# [Directions]
[A] Using the text about Barbara, explain in one to three sentences why Mimi is cautious at first.
[B] List every family member of Barbara's whose death is mentioned in the text about Barbara.
[C] According to the text about Barbara, who comes to stay with her occasionally?

# [Text for analysis]
>>>
Barbara lives alone now in a quiet house, except for when her son comes to stay with her occasionally. It used to be different, though. Much different.
Several years ago, her husband passed away. Five months later, her father. Five months after that, her mother. And then just two months later, one of her sisters passed.
When she recounts the timeline to me, there’s no hesitation. I’m already humbled by Barbara’s willingness to talk about the tragedy in her life.
“I shut down so bad,” she says. “I wouldn’t answer the door. I wouldn’t answer the phone.”
While she’s talking, Mimi and Booter are with her on the living room floor.
Mimi is shy at first; we were just here a week ago to pick her up to get fixed, so her caution is understandable. We’re those weird people who took her to that weird place. Her brown and black face peeks out from behind Barbara’s shoulder.
<<<
# [Data provided]
>>>
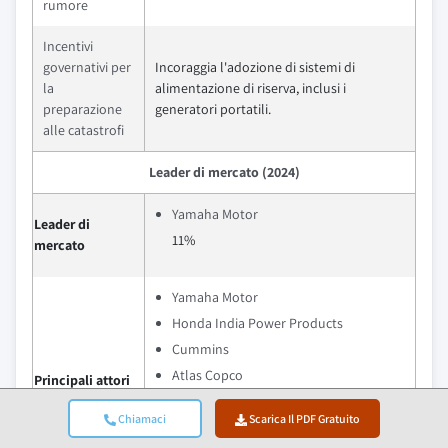
rumore
Incentivi
governativi per
Incoraggia l'adozione di sistemi di
la
alimentazione di riserva, inclusi i
preparazione
generatori portatili.
alle catastrofi
Leader di mercato (2024)
Yamaha Motor
Leader di
11%
mercato
Yamaha Motor
Honda India Power Products
Cummins
Atlas Copco
Principali attori
DEWALT
Chiamaci
Scarica Il PDF Gratuito
Quota di mercato collettiva nel 2024 e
<<<
# [Answers per task]
[A] Mimi is shy because the visitors had been there only a week earlier to pick her up to get fixed. To her, they are "those weird people who took her to that weird place," so her caution makes sense.

[B]
- Her husband
- Her father
- Her mother
- One of her sisters

[C] Her son.